Broniarcyzk, the marketing professor, for a field study persuaded two
convenience stores to halve the number of items they offered in candy, soft
drinks, beer, cigarettes and “salty snacks.” Those products produce 80 percent
of their sales. Although fewer products were offered, sales went up slightly
and customers reported feeling less confusion in the aisles.

Some companies may also be getting the message that simplicity can be good.
J. Crew, the clothing retailer, recently cut back on the number of garments it
carries. Wal-Mart, the world’s largest retailer, is famous for its steely
control of an inventory that’s wide, but not deep.
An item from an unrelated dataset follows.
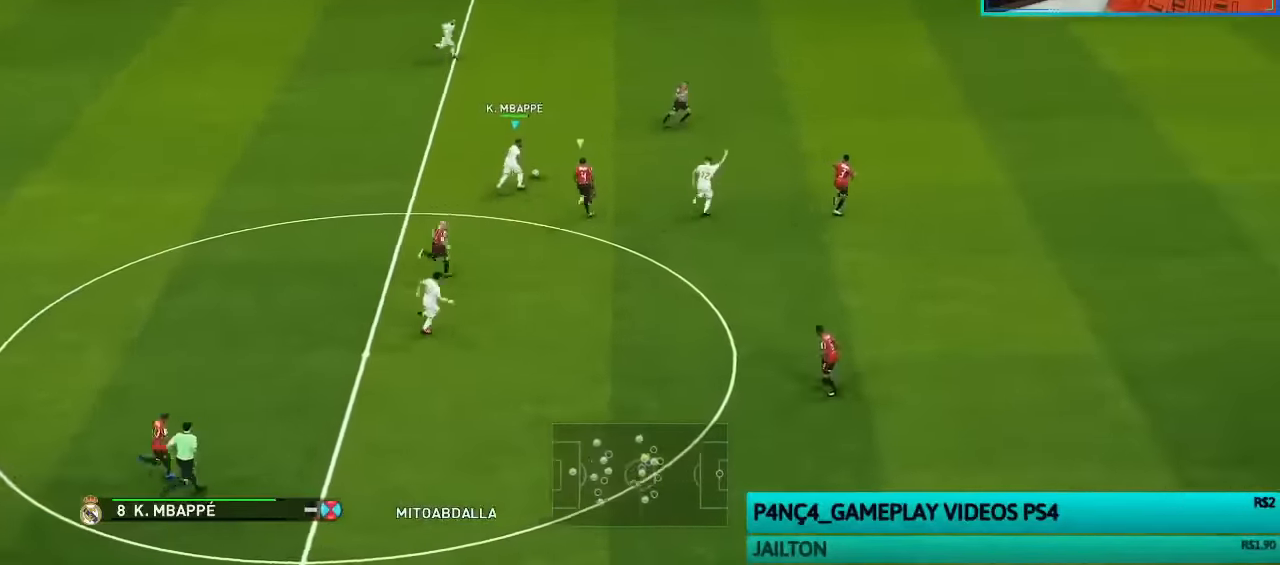
{"buttons": ["CROSS", "L1"], "left_stick": "down-right", "right_stick": "center", "events": [[300, "left_stick", "right"], [433, "left_stick", "down-right"], [466, "CROSS", "down"], [500, "L1", "down"]]}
Confusion over drug card choices was debated on Capitol Hill this month.

“It’s a very difficult challenge for seniors. I wish somehow we had come up
with one card,” Sen. John B. Breaux, a Louisiana Democrat who is a key
architect of this year’s Medicare bill, said at a meeting of the Senate
Finance Committee.

Losing by waiting

Dr. Mark McClellan, administrator of CMS, the agency that runs Medicare,
said seniors could call his agency to get a list of a few cards that seem
best, then pick one. Since the savings would begin immediately, he said, “by
waiting, they may end up leaving a lot of money on the table.”

Merritt, the industry representative, testified that competition among card
providers – with prices posted on the Medicare Web site – was behaving as a
free market desires and driving down price. For the five most popular cards,
prices had fallen an average of 13 percent between May 11 and June 1 alone, he
said.

But Sen. Kent Conrad, a North Dakota Democrat, introduced a Drug Discount
Card Simplification Act to cut the number of cards to three per region – just
a week after the discount cards took effect.

“Choices are important,” Breaux said, “but we may now have too many
choices.”

Sun reporter Cyril T. Zaneski contributed to this article.